Juin 79. J'obtiens le saint-papier. Le diplôme d'état qui m’est remis avec toute la solennité requise vient me libérer de mes entraves.

L'école de sage-femme portait bien son nom ; nous étions des "élèves", n’ayant pas droit au statut plus valorisant d'étudiant... Fallait piquer des tickets aux copains de fac pour pouvoir manger au resto-U. Vingt-deux élèves donc dans ma promotion dont un petit tiers rapidement catalogué rebelle après une timide grève protestant contre les conditions de stages hospitaliers où nous étions corvéables à merci. Toutes nos années d'études, cette mauvaise réputation nous poursuivra.

C'est peu dire que j’étais soulagée de quitter ce système infantilisant, exigeant une soumission sans faille, interdisant toute velléité critique.

Quelques semaines avant la fin de mes études, on me laisse miroiter un poste au centre hospitalier ; pas si rebelle que ça, la perspective d'une embauche m'évitant de bousculer ma vie personnelle par un déménagement me séduit. L'une des sages-femmes est en arrêt maladie. Pour prouver ma volonté d'intégrer le service, la surveillante me demande d'assurer son remplacement. Mes horaires sont bien supérieurs aux horaires officiels de stage, et bien évidemment bénévoles puisque je ne suis toujours qu'une élève. Corvéable jusqu'au bout car, quand je postule officiellement à la fin de ce remplacement, je suis recalée. Le service n' a rien à me reprocher mais l'on me rappelle ma "réputation de rebelle"  ! 
Je n'ai compris que plus tard l'immense chance d'avoir ainsi échappé au rouleau compresseur hospitalier.
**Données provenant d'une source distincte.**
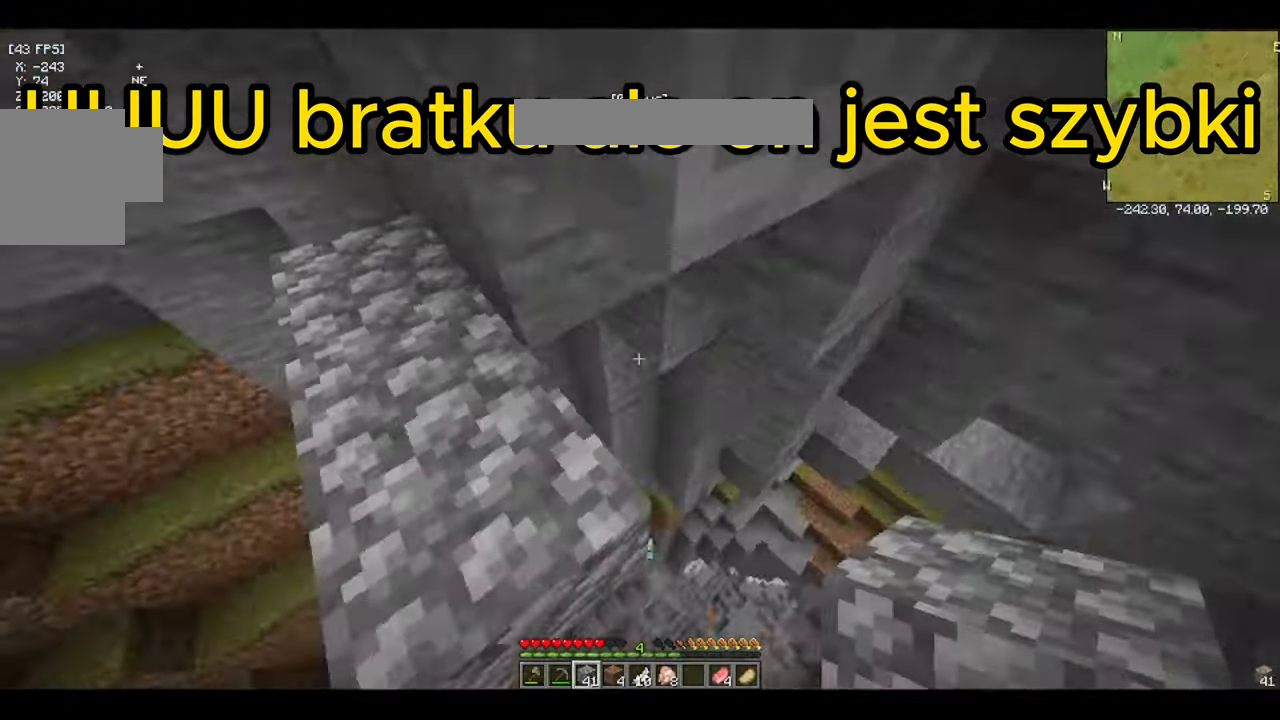
{"keys": [], "events": [[67, "d", "down"], [167, "d", "up"], [300, "d", "down"], [300, "s", "down"], [366, "s", "up"], [400, "d", "up"]]}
Eté 79, en prenant mon premier poste dans une petite maternité à 300 km de là, je change de monde… 

Automne 79, revenue passer quelques jours dans la ville de mes études, je fais un petit tour au CHU à l’heure de la relève. Je voudrais partager un peu de mes premières expériences professionnelles avec mes anciennes collègues. L'une d'elle est là, qui faisait elle aussi partie des rebelles...

La porte du bureau des sages-femmes est ouverte. Elle est assise à la table, de dos et semble plongée dans la lecture des dossiers. Je me réjouis d'aller la surprendre. En faisant les quelques pas qui nous séparent, je remarque le prétentieux manteau de - fausse ?-  fourrure posé sur le dos de sa chaise.
En retrait, j’observe son index manucuré tourner avec élégance les pages d'un quelconque magazine féminin. Puis elle relève la tête, désigne de ce même index les étudiantes présentes chacune à leur tour en leur distribuant les tâches. Le ton impératif ne tolère pas la contradiction. Des consignes sèches et brèves ; pas d’espace pour les questions, les explications... Il ne s'agit pas de former mais de se décharger au maximum sur les "élèves" du travail du service. A leur tour d’être intensément corvéables.
Nos retrouvailles sont de courte durée. Je m’enfuis.

Cette scène m'est revenue lors d'une conversation avec une jeune femme ayant repris des études de sage-femme après plusieurs années d’exercice professionnel dans un tout autre domaine. Elle pensait son expérience et sa maturité comme des atouts. Son premier stage vient de lui démontrer le contraire... Comme il y a trente ans, on attend d'elle docilité et soumission. Comme il y a trente ans, le petit sadisme ordinaire s'exerce, se gardant bien de lui donner les codes de ce nouvel univers pour lui reprocher ensuite de ne pas les respecter.
Au dernier jour du stage, on l'abreuve de remarques à la fois tardives et négatives sans aucun mot encourageant sur les quatre semaines écoulées. Il lui faut courber l'échine.

Encore quatre ans.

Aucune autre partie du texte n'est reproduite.